The last main to be served was the ‘Stir fried grass fed beef fillet’, with wok blistered peppers and black beans. It’s no surprise that the beef was cooked to perfection and the peppers were incredible. Nothing to fault here!
Since everything ordered was meat, meat and more meat, I had to get a little something extra just to break it up. Being a huge lover of mushrooms, the ‘Stir Fried Mushrooms’ were a no brainer. An assortment of baby king brown, oyster, shitake, enoki and white funghi all mixed together with spring onion was amazing! I could have eaten just this and would have been satisfied.
Dessert consisted of a ‘Caramel Chocolate and Peanut Parfait’ which was another knock out. I would have liked to have a little something on the side of the dish as it looked quite boring and empty when brought out to the table.
Being a fine dining restaurant, I would have expected the service to be slightly better than what we had received. Although the host was friendly and attentive, the waitress who took our orders seemed to be on the ruder side and unfriendly. She didn’t really seem to make an effort or to work on a personal level and rushed us while ordering.
The space is dim with a very intimate feel to it. With a beautiful entrance area the dark hardwood floors lead you into the main dining space. The seating is quite comfortable with dark wooden tables and authentic crockery on the tables. While walking through the space, the ceiling lighting is very dim, however once seated, there is a small hanging light that shines just over your table.

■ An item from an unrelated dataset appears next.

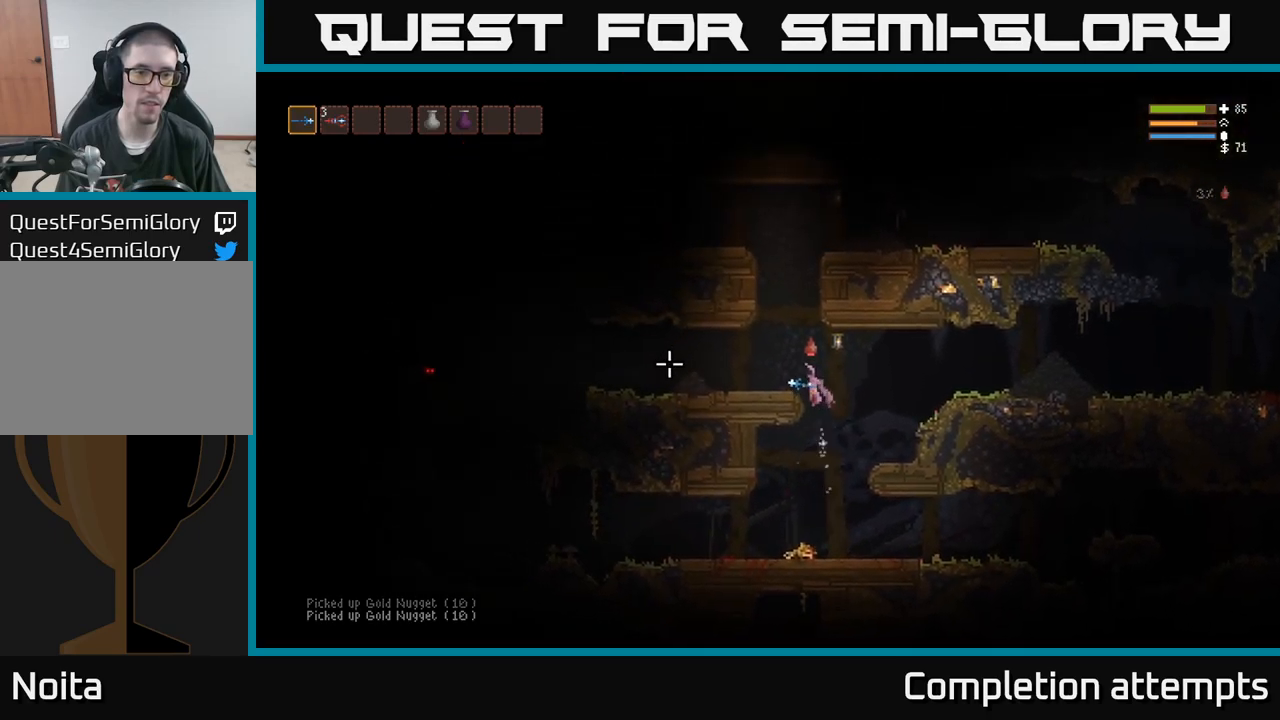
{"dt_ms": 500, "buttons": [], "left_stick": "left", "right_stick": "left", "events": [[350, "L2", "down"], [467, "L2", "up"]]}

This laid back space has quite the character and definitely lives up to the South Bank lifestyle. The space is quite versatile to be enjoyed from a casual dinner with friends to an intimate dinner for two.
Overall, the space is fantastic with an intimate, relaxed atmosphere, the service is a bit scattered, and the food is sensational. Although Neil Perry does know how to take this beautiful cuisine to the next level, it did lack the heat and spice that they are known for.
I’d love to head back here for Yum Cha so that I can try a few more dishes and search for that perfect fiery dish that I missed out on this time around.